Current symptoms and sequelae included left central deafness and partial seizures of the right hemibody, well controlled with high doses of levetiracetam. The physical examination was seemingly normal, with intact mucosa and unremarkable palpation of lymph nodes. On a surveillance CT five months after the last surgery, which prompted the referral to us, a solid heterogeneous lesion was found adjacent to the right mandibular ramus, ranging 310 Hounsfield Units (HU) of maximum attenuation (Figure 2). Questioning revealed that the patient was chewing gum during his CT. Repeat CT of the relevant area was normal (Figure 3).
Figure 2: Mouth CT: Same slices of figure 2 without abnormalities.
Figure 3: Mouth CT: Nodular, radiopaque, air bubbles surrounded, close to the right jaw ramus lesion. Axial, parasagittal and coronal slices.
Discussion
HPC patients need close oncologic surveillance. Upon finding an anomalous shaped hyperdense image on surveillance CT, as in our case, dangerous diagnoses such as a metastasis must be ruled out readily. This was especially important in our patient, due to the presence of early recurrence risk factors, notably a ≥ 6 cm sized primary lesion, non-skull base location, a first STR surgery, local recurrence, and tumour grade (anaplastic) [1].

Despite protocols for CT image acquisition in the Radiology Department, CT specific characteristics of different IOFB have been described [3, 4]. Soft IOFB, specifically chewing gum, are more radiodense than soft tissue (100-400 HU of maximum attenuation value), depending on their composition, whether it be gum base (elastomers, resins, fats, emulsifiers, waxes, anti-oxidants and fillers), sweetener, aromatic, or flavouring agents [5]. Furthermore, radiodensity is higher in vivo than in vitro samples generally. Also, IOFBs tend to show an oval or amorphous shape with air loculi around. The most common locations are mucosal recesses, and against the teeth, notably attached to the gingiva or hard palate [3, 4]. Therefore, it is not uncommon to misinterpret IOFB with mucosal masses or abscesses, especially the softer and smaller they are.
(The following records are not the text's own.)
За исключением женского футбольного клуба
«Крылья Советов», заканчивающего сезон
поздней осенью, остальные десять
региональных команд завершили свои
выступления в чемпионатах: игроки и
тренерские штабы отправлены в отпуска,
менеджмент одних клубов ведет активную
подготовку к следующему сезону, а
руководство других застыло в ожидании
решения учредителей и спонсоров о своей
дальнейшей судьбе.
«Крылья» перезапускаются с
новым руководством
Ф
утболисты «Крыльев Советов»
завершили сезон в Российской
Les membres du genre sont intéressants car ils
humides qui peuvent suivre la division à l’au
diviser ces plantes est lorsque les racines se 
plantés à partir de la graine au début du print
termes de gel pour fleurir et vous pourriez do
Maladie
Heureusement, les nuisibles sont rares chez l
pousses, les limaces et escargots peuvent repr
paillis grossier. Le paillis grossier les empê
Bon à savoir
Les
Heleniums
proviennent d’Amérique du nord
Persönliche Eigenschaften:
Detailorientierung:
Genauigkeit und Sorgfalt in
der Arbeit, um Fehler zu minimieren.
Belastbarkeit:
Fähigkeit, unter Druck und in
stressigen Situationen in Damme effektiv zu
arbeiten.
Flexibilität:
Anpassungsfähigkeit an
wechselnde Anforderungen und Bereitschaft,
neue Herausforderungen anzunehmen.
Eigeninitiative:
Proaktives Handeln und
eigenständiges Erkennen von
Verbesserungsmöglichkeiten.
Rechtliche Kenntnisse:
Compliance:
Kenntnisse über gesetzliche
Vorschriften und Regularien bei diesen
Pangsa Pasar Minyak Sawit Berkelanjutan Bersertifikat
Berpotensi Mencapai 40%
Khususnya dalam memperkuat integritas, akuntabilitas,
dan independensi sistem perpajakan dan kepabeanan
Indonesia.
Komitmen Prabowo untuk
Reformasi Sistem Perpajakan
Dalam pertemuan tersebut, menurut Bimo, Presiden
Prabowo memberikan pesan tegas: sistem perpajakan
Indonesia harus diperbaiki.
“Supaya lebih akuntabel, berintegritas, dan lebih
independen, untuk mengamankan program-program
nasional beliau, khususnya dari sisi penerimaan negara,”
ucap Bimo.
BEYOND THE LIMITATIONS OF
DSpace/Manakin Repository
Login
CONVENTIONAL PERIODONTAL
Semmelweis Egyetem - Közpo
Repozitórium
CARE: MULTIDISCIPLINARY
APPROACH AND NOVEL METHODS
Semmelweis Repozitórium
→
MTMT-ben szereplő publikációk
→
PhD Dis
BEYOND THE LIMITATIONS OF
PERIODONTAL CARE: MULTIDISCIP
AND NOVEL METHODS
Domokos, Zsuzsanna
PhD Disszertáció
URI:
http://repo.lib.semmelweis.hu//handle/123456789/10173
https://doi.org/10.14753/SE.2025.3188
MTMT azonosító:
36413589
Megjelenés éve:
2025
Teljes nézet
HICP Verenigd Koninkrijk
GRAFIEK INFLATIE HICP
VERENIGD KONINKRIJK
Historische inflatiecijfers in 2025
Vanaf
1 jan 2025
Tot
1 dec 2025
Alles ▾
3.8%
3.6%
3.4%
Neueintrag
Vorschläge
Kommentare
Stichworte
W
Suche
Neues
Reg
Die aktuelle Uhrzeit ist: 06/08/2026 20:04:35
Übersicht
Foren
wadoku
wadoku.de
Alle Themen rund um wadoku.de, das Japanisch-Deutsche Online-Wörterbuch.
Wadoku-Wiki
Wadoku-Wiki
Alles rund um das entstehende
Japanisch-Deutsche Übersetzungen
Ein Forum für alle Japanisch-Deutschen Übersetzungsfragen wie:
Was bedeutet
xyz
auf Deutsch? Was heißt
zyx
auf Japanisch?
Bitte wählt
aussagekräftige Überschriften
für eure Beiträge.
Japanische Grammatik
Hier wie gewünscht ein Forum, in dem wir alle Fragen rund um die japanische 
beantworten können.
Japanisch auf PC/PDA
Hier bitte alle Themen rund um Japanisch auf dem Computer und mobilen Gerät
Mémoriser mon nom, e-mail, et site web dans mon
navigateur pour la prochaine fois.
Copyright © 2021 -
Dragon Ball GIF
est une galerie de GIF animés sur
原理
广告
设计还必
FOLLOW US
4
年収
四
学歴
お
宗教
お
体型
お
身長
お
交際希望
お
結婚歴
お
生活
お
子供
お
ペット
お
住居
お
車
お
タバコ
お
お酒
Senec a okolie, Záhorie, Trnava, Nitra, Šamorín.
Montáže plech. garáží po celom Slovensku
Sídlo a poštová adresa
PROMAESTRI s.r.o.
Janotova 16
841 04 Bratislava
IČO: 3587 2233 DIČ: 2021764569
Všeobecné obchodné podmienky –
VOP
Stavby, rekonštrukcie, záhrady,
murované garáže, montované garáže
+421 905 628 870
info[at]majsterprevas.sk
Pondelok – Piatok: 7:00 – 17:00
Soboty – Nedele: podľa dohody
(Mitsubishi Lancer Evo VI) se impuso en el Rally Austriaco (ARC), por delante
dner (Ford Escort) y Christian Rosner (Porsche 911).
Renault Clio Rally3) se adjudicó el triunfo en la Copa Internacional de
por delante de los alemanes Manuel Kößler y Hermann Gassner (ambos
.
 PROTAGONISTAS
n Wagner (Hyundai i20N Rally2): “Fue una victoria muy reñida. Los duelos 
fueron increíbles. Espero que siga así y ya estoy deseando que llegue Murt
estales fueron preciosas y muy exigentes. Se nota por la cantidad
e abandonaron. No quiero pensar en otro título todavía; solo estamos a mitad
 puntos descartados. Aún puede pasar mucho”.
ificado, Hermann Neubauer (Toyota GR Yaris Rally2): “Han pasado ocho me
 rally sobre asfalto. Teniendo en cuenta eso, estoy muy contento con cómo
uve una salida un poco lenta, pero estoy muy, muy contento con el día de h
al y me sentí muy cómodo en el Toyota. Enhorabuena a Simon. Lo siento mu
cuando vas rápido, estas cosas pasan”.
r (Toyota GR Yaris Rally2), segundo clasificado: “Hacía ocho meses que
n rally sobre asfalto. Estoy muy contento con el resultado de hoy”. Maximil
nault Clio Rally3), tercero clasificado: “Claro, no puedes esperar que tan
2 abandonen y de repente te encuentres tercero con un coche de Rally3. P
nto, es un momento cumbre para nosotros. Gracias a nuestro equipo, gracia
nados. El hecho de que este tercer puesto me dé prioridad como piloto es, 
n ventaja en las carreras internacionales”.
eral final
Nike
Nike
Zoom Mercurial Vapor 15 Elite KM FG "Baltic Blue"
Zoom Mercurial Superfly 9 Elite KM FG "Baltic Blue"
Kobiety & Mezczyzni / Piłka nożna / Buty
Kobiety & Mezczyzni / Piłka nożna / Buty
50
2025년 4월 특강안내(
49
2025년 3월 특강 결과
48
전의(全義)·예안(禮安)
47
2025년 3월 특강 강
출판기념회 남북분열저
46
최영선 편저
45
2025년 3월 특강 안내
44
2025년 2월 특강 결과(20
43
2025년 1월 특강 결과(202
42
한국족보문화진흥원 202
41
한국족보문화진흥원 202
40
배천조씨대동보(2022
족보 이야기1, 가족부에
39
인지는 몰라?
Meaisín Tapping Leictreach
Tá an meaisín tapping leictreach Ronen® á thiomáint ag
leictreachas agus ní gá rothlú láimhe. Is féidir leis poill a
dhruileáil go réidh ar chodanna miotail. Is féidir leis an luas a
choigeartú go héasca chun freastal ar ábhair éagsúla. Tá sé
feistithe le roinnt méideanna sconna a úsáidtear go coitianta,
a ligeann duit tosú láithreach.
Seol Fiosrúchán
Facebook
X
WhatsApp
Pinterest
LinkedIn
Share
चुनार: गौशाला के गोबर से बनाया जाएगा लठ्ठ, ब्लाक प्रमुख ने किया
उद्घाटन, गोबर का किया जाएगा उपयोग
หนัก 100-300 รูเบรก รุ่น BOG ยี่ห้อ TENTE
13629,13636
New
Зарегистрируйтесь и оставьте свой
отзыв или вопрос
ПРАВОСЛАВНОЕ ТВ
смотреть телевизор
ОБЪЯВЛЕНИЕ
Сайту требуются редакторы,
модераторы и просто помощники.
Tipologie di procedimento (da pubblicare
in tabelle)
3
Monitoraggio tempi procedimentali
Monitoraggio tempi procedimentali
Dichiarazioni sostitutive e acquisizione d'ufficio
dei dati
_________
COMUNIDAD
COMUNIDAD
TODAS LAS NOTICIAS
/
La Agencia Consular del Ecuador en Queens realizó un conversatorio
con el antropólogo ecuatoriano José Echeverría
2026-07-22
In spite of the background, tissue consistency, shape, compatible location and radiopacity of our case, the acute finding, absence of clinical lesion, ranging HU and non-infiltrative radiological characteristics made us suspect something external could have disturbed the CT. Moreover, the heterogeneity and the air-bubbles-surrounded peculiarity would be more compatible with an abscess than a metastatic lesion. Other chewable IOFBs imaging characteristics have been documented in other locations too. Examples include calcifications in an abdominal x-ray and CT, or increased fluorodeoxyglucose uptake of the masticatory muscles and surrounding inflammatory reaction in positron emission tomography [6-10].
Conclusions
Special attention must be taken in radiologic follow-up of malignancies, such as our case. It is important to be cognizant of IOFBs in the differential diagnosis of oral masses. Reducing their confounding presence on imaging should be feasible with patient education and adherence to proper imaging protocols. Thereby, additional x-ray examinations and distressing situations could be avoided.